David Mbeki June 11, 2026USDCADForex ForecastTechnical Analysis
USDCAD Technical Bullish Bias Strengthens Amid Safe Haven Demand

USDCAD extends to 2026 highs near 1.3990, driven by safe haven flows and weak Canadian data. Key support at 1.39839.

USDCAD Extends to Fresh 2026 Highs Near 1.3990

The USDCAD pair advanced to new session highs near 1.3990 on Thursday, marking its strongest level since early December 2025. The move follows a failed breakout attempt on Tuesday, where the pair tested 1.39686 but retreated below its 100-hour moving average. Buyers re-entered during the Asian session, using the moving average as support, and gained momentum after robust U.S. producer price index (PPI) data and softer-than-expected jobless claims bolstered the dollar.

Technical Outlook: Bullish Bias Confirmed Above 1.39839

From a technical standpoint, the daily chart shows a constructive setup for further upside. The 38.2% retracement of the decline from the February 2025 peak to the January 2026 trough sits at 1.39839. With the pair now trading above this level, the bullish bias is reinforced, positioning this zone as a critical near-term support. Intraday traders are advised to maintain exposure while price action holds above 1.39839, allowing for a 5- to 10-pip buffer.

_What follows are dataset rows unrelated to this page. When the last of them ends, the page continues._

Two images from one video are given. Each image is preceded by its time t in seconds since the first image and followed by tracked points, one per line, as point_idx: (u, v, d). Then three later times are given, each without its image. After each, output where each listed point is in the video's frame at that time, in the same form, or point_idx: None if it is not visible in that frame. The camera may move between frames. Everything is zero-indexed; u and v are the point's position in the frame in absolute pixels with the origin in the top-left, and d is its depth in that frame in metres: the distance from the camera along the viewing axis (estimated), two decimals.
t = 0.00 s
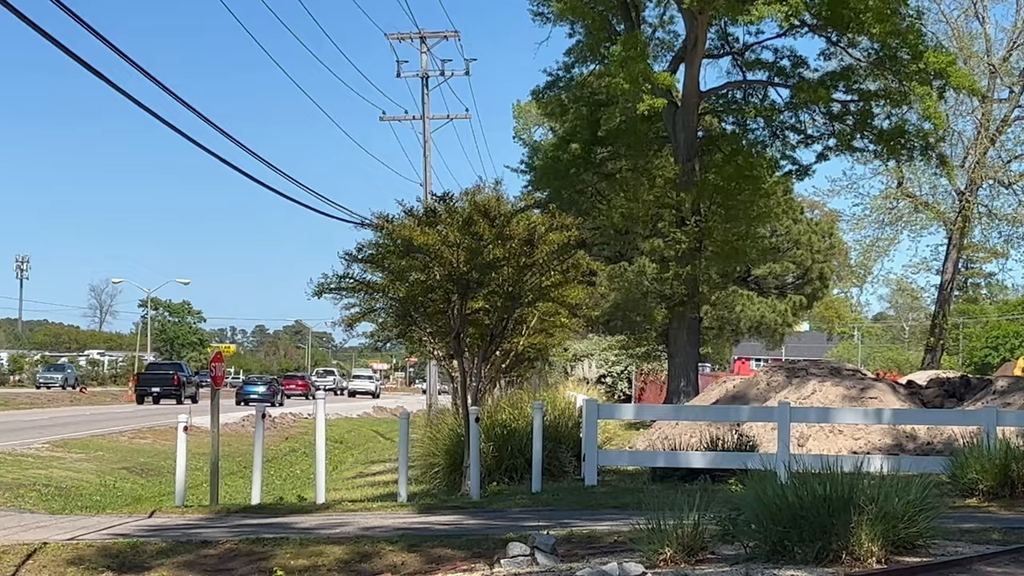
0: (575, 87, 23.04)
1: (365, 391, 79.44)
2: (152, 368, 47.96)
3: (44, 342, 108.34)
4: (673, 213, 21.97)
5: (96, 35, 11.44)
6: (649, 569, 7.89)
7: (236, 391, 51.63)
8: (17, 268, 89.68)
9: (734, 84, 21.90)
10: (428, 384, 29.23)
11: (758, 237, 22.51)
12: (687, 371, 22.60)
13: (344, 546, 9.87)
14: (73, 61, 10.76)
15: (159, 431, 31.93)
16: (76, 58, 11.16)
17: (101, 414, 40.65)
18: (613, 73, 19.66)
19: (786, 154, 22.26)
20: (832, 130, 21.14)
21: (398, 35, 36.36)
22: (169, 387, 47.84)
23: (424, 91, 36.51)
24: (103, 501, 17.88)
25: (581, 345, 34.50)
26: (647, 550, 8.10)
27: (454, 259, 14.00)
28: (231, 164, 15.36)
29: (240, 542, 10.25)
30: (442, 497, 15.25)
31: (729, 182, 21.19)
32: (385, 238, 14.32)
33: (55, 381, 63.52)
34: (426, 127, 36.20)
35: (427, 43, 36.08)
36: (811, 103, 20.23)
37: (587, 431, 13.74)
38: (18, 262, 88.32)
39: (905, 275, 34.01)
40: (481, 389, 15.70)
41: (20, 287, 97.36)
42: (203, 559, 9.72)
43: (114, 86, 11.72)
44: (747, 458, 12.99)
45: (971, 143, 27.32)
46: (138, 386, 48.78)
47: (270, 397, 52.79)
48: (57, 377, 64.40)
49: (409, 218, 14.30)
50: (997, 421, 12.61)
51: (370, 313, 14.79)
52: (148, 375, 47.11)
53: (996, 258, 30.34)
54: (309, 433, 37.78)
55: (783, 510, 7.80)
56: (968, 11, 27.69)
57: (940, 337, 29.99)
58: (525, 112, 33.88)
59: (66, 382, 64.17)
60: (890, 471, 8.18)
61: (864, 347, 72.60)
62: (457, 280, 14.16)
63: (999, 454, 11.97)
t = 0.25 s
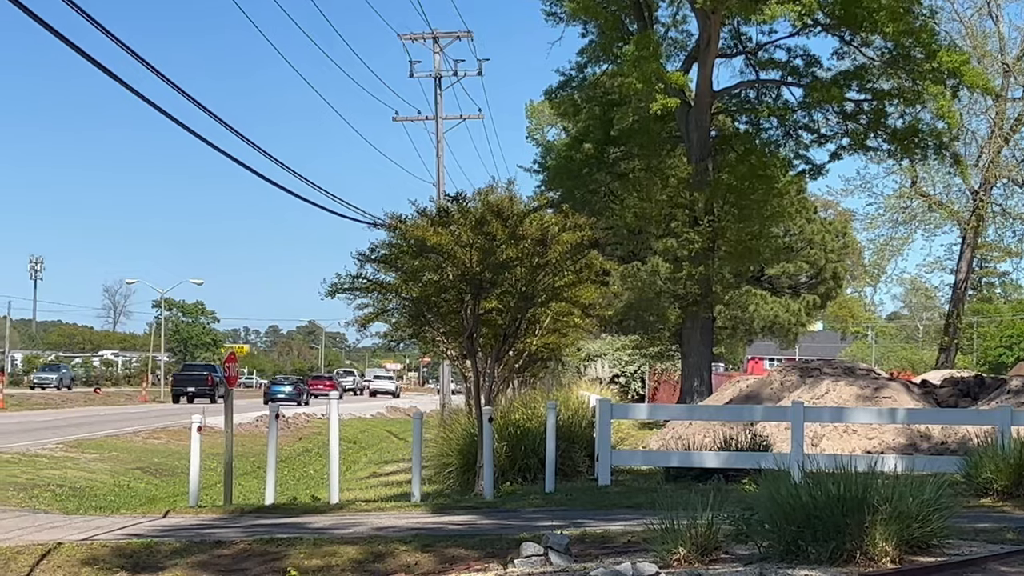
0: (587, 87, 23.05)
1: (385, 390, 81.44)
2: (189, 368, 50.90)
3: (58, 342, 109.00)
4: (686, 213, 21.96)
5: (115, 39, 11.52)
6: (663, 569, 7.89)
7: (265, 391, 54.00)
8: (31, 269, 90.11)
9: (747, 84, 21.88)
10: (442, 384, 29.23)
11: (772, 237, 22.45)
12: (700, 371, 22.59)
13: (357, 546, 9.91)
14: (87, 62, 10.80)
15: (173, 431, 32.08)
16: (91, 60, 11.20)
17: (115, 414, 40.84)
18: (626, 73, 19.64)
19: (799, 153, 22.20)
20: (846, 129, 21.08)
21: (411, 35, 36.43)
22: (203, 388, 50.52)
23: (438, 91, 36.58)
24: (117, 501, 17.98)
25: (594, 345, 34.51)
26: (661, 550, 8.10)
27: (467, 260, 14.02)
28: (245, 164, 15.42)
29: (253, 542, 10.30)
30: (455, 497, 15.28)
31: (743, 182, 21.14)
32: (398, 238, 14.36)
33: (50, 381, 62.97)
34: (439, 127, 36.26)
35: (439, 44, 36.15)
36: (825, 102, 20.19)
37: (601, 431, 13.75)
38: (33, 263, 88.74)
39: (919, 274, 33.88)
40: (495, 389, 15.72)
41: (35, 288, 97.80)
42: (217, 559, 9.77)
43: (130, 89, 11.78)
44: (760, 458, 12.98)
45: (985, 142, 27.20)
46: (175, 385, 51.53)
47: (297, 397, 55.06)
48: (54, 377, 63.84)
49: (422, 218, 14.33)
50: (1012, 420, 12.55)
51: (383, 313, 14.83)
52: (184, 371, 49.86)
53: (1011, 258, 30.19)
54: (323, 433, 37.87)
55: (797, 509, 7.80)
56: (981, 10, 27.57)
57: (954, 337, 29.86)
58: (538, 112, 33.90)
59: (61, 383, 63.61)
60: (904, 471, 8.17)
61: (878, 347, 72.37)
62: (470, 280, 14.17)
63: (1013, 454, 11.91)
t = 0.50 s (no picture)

A decisive break below the prior breakout zone between 1.3966 and 1.3969 — defined by the March high and Tuesday’s peak — would signal a potential loss of momentum and warrant caution. Conversely, sustained trading above 1.39839 keeps buyers in control, with targets set toward levels not seen since late 2025.

Macro Drivers: Loonie Weakness Amid Risk-Off Flows

The Canadian dollar is underperforming despite elevated oil prices in the mid-$90s, as geopolitical tensions in the Middle East drive safe haven demand for the U.S. dollar. Canada’s domestic outlook remains fragile, with Q1 GDP contracting 0.1% annualized after a 1.0% decline in the prior quarter, raising recession concerns.

The Bank of Canada’s dovish stance, maintaining rates at 2.25% and signaling tolerance for energy-linked inflation, removes a key bullish catalyst for the loonie. Additionally, unresolved USMCA trade negotiations add downward pressure, with analysts suggesting a meaningful CAD recovery hinges on a trade agreement with the U.S. this summer.

Traders Watch: Gulf De-Escalation and Trade Deal Progress

Looking ahead, the path for a stronger Canadian dollar remains contingent on two factors: de-escalation in the Middle East and progress on a U.S.-Canada trade deal. Until either materializes, rallies in CAD are likely to stay capped, even with oil prices holding firm. Traders should monitor upcoming U.S. economic data, central bank commentary, and geopolitical developments for cues on risk sentiment and dollar strength.

Risk Disclaimer: This analysis is for informational purposes only and does not constitute investment advice. Forex trading involves significant risk and may not be suitable for all investors. Always conduct your own research and consider your risk tolerance before trading.